▸ DOCUMENT EXCERPT:
··········

Machine learning-based ADSs aim to learn the normal system behavior in an offline phase and observe for any deviation from the learned normal behavior to detect anomalies at runtime. In [30], the authors proposed a sensor-based ADS that utilizes attack detection sensors to monitor various system events to observe for deviations from normal behavior. However, this approach is expensive and suffers from poor detection rates. In [31], a one-class support vector machine (OCSVM)-based ADS was introduced, but it suffers from poor detection latency. An ensemble of different nearest neighbor classifiers was used in [32] to distinguish between a normal and an attack-induced CAN payload. The authors in [33] proposed a decision-tree-based detection model to monitor the physical features of the vehicle to detect attacks. However, this model is not practical and suffers from high anomaly detection latencies. In [34], a hidden Markov model (HMM)-based technique was proposed to monitor the temporal relationships between messages to detect attacks. A deep neural network-based approach was proposed to scan the payload in the in-vehicle network in [35]. This approach is not scalable as it is fine-tuned for a low priority tire pressure monitoring system (TPMS), which makes it hard to adapt to high priority powertrain applications. In [36] a long-short-term memory (LSTM)-based ADS for multi-message ID detection was proposed. However, the model architecture is highly complex and incurs high overhead on the ECUs. An LSTM-based ADS to detect insertion and dropping attacks (explained in Sect. 4.3) is proposed in [37]. In [38], an LSTM-based predictor model is proposed to predict the subsequent time step message value at a bit level and observe for large variations to detect anomalous messages. A recurrent neural network (RNN)-based ADS to learn the normal CAN message pattern in the in-vehicle network is proposed in [39]. In [40], a hybrid ADS was proposed which utilizes a specification-based system in the first stage and an RNN-based model in the second stage to detect anomalies in time-series data. Several other machine models such as the stacked LSTMs and temporal convolutional neural networks (TCNs)-based techniques were proposed in [7, 8], respectively. However, none of these techniques provides a complete system-level solution that is scalable, reliable, and lightweight to detect various attacks for in-vehicle networks.

In this chapter, we introduce a lightweight recurrent autoencoder-based ADS using gated recurrent units (GRUs) that monitors the in-vehicle network messages at a signal level to detect multiple types of attacks with higher efficiency than various state-of-the art works in this area. A summary of some of the state-of-the-art works’ performance under different metrics and our proposed INDRA framework is presented in Table 1. An exhaustive analysis of each metric and evaluation results are presented later in Sect. 6.

··········

▸ DATA SECTION:

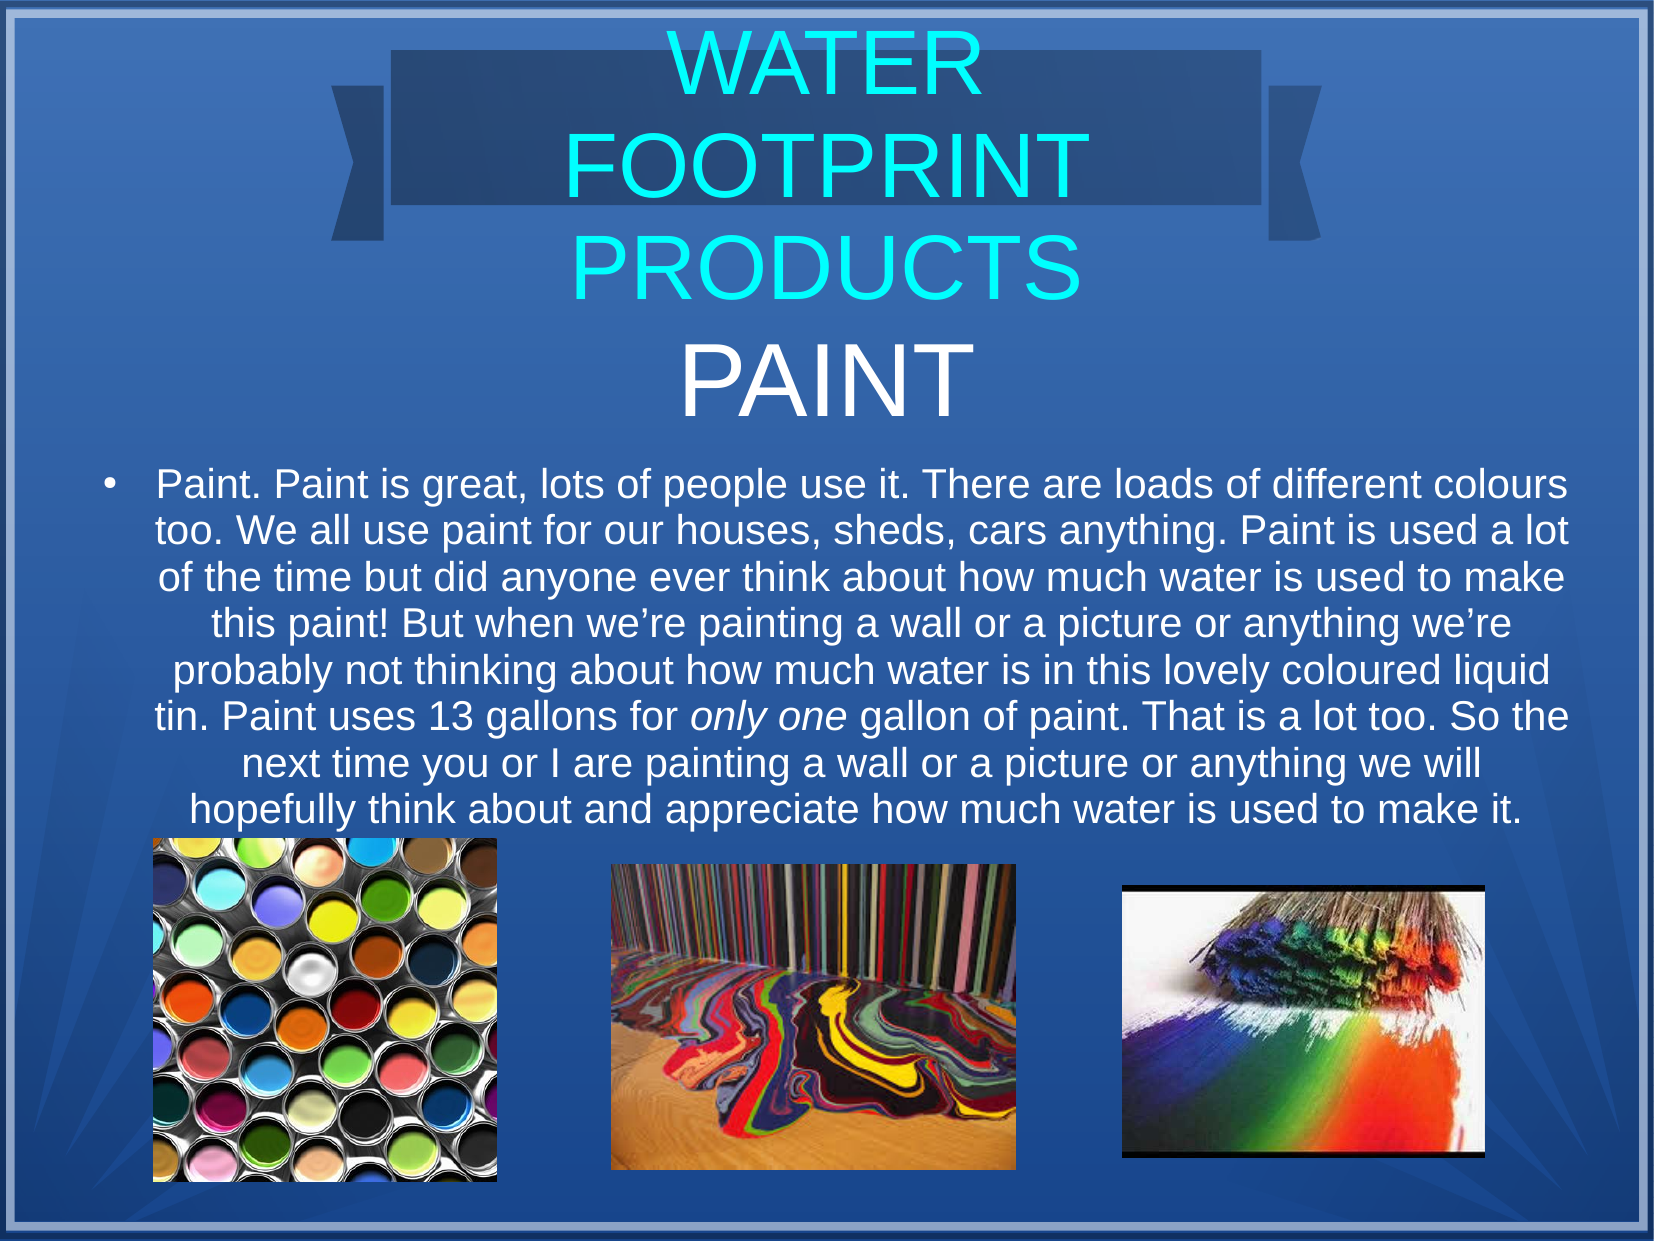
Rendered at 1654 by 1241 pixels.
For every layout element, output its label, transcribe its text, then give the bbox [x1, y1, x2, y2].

··········

▸ TASK LIST:
• A. In the excerpt on anomaly detection for in-vehicle networks, what kind of units does the proposed recurrent autoencoder-based ADS use?
• B. Can you recast the paragraph beginning "Machine learning-based ADSs aim to learn" from the in-vehicle anomaly detection excerpt as a short bulleted list that keeps its main facts?
• C. Could you write what comes next in the excerpt on anomaly detection for in-vehicle networks, picking up after its final sentence?

▸ EXPECTED ANSWERS:
• A. Gated recurrent units (GRUs).

• B.
- Machine learning-based ADSs learn normal system behavior offline and flag deviations from it at runtime as anomalies.
- [30]: A sensor-based ADS uses attack detection sensors to monitor system events. It is expensive and has poor detection rates.
- [31]: An OCSVM-based ADS has poor detection latency.
- [32]: An ensemble of nearest neighbor classifiers separates normal CAN payloads from attack-induced ones.
- [33]: A decision-tree model monitors the vehicle's physical features. It is not practical and has high detection latencies.
- [34]: An HMM-based technique monitors temporal relationships between messages.
- [35]: A deep neural network scans the in-vehicle network payload. It is not scalable, because it is fine-tuned for a low-priority TPMS and is hard to adapt to high-priority powertrain applications.
- [36]: An LSTM-based ADS performs multi-message ID detection. Its architecture is highly complex and puts high overhead on the ECUs.
- [37]: An LSTM-based ADS detects insertion and dropping attacks.
- [38]: An LSTM predictor forecasts the next time step's message value at the bit level and flags large variations.
- [39]: An RNN-based ADS learns the normal CAN message pattern.
- [40]: A hybrid ADS combines a specification-based first stage with an RNN-based second stage to detect anomalies in time-series data.
- [7, 8]: Stacked LSTMs and TCN-based techniques have also been proposed.
- None of these provides a complete system-level solution that is scalable, reliable, and lightweight for detecting various attacks on in-vehicle networks.

• C.
Table 1 Performance metrics comparison between our proposed INDRA framework and state-of-the-art machine learning-based anomaly detection works

3 Sequence Learning Background

The availability of increased computing power from GPUs and custom accelerators training deep neural networks with many hidden layers became feasible and has led to the creation of powerful models for solving difficult problems in many domains. One such problem is detecting anomalies in automotive CPS. In an automotive CPS, the communication between ECUs occurs in a time-dependent manner. Therefore, there is temporal relationship between the messages, which can be exploited in order to detect anomalies. However, this cannot be achieved using typical feedforward neural networks where the output of a specific input at an instance is independent of the other inputs. Sequence models can be an appropriate approach for such problems, as they inherently handle sequences and time-series data.

3.1 Sequence Models

A sequence model is a function that ensures that the outcome is reliant on both the current and prior inputs. The recurrent neural network (RNN), which was introduced in [41], is an example of such a sequence model. Moreover, other sequence models such as gated recurrent unit (GRU) and long-short-term memory (LSTM) have also been developed.

3.1.1 Recurrent Neural Networks (RNNs)

An RNN is a form of artificial neural network that takes the sequential data as input and tries to learn the relationships between the elements in the sequence. The hidden state in RNNs allows learned information from previous time steps to persist over time. An RNN unit with feedback is shown in Fig. 1a, and an unrolled RNN in time is shown in Fig. 1b.

Fig. 1
Two illustrations. a. It includes f with h subscript t and x subscript t. b. It includes h subscript 0, f with h subscript 1 and x subscript 1, f with h subscript 2 and x subscript 2, and from f with h subscript 3 and x subscript 3 to f with h subscript t and x subscript t.

(a) A single RNN unit and (b) RNN unit unrolled in time, where f is the RNN unit, x is the input, and h represents hidden states

The output ht of an RNN unit is a function of both the input xt and the previous output ht − 1:

$$ {h}_t=f\left(W{x}_t+U{h}_{t-1}+b\right) $$
(1)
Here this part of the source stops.